About this exercise. A faithful copy of all the data is required; pictures should not be included.

*** Opening of Given information ***

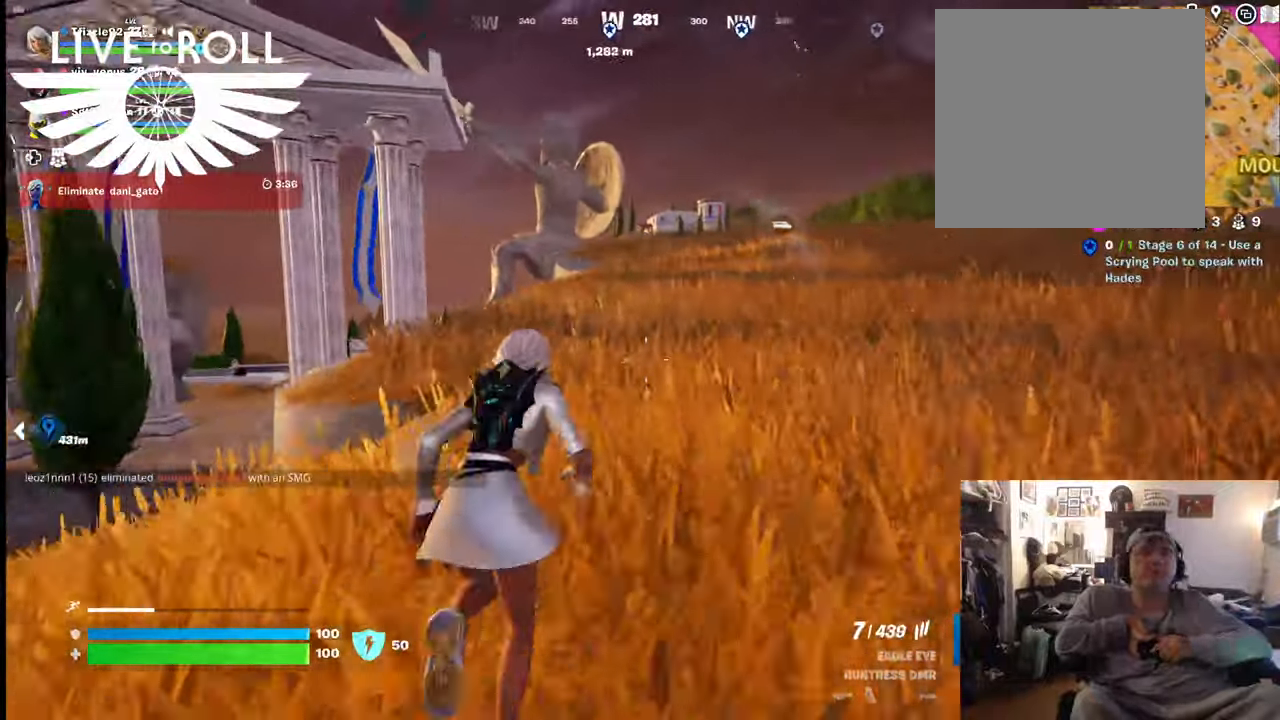
{"buttons": [], "left_stick": "up", "right_stick": "right", "events": [[200, "right_stick", "right"]]}
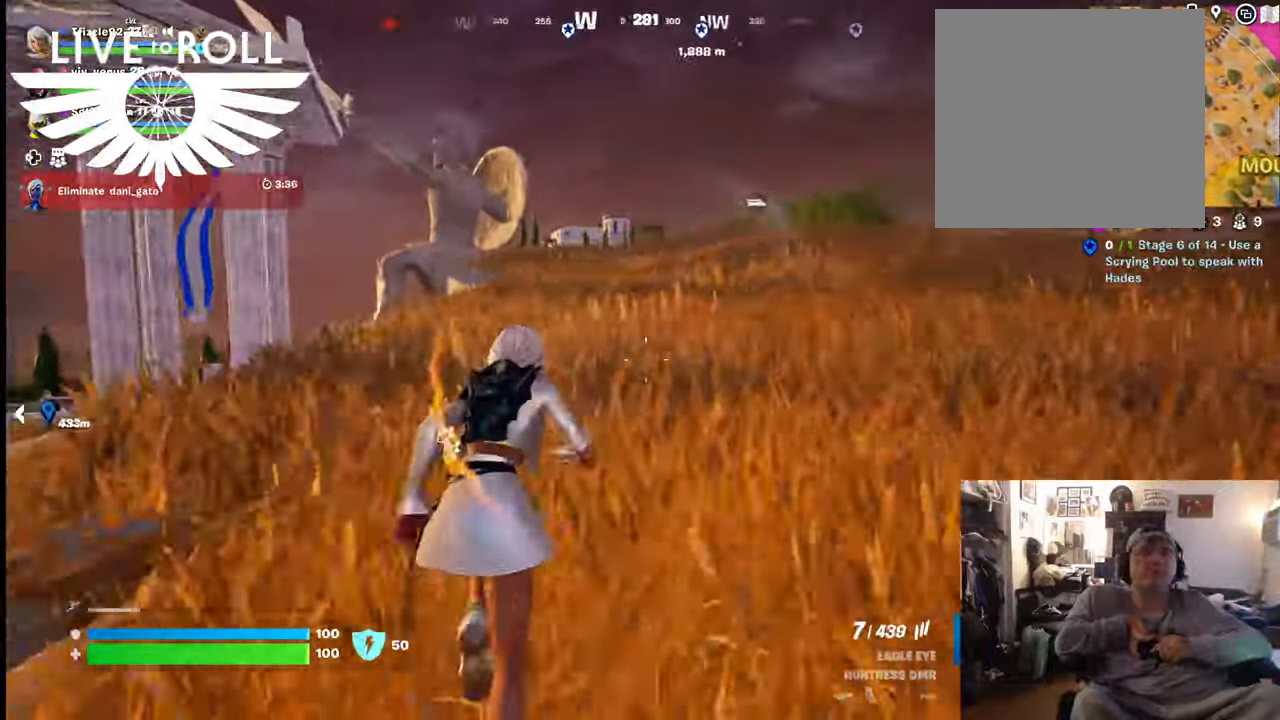
{"buttons": [], "left_stick": "up", "right_stick": "right", "events": []}
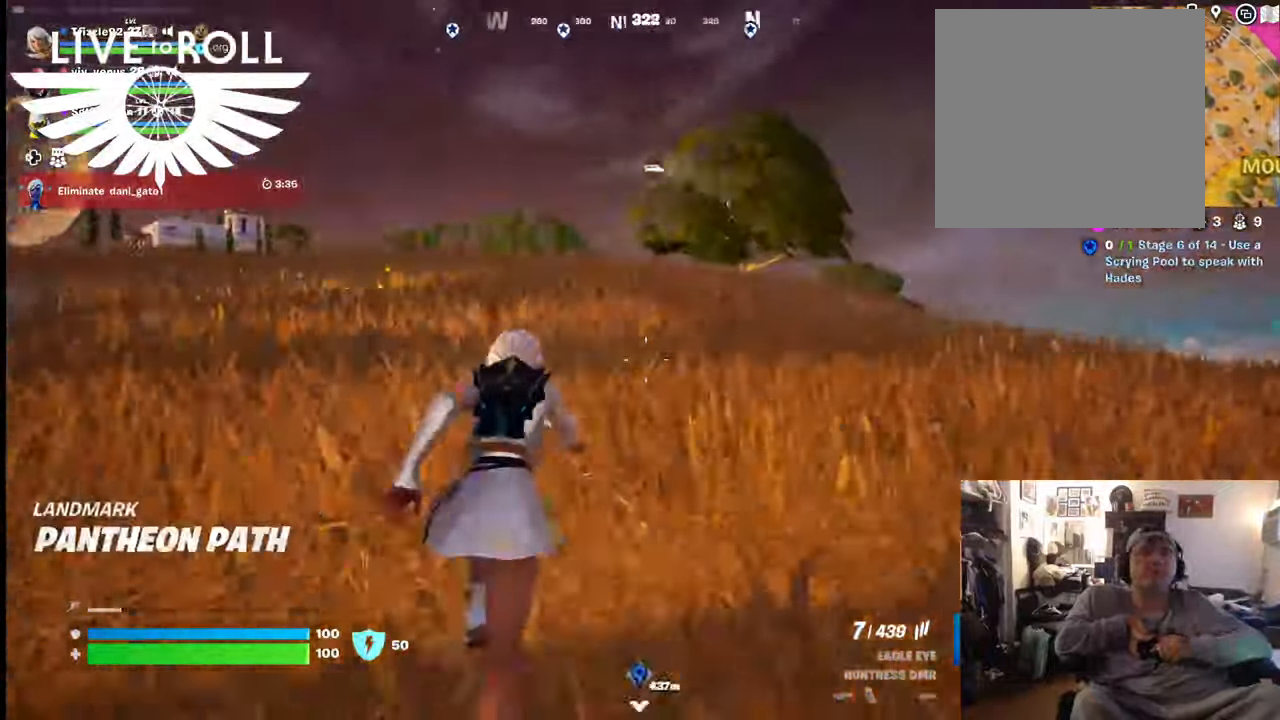
{"buttons": [], "left_stick": "up", "right_stick": "right", "events": []}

*** Close of Given information ***

Task solution.
{"buttons": [], "left_stick": "up", "right_stick": "right", "events": [[200, "right_stick", "right"]]}
{"buttons": [], "left_stick": "up", "right_stick": "right", "events": []}
{"buttons": [], "left_stick": "up", "right_stick": "right", "events": []}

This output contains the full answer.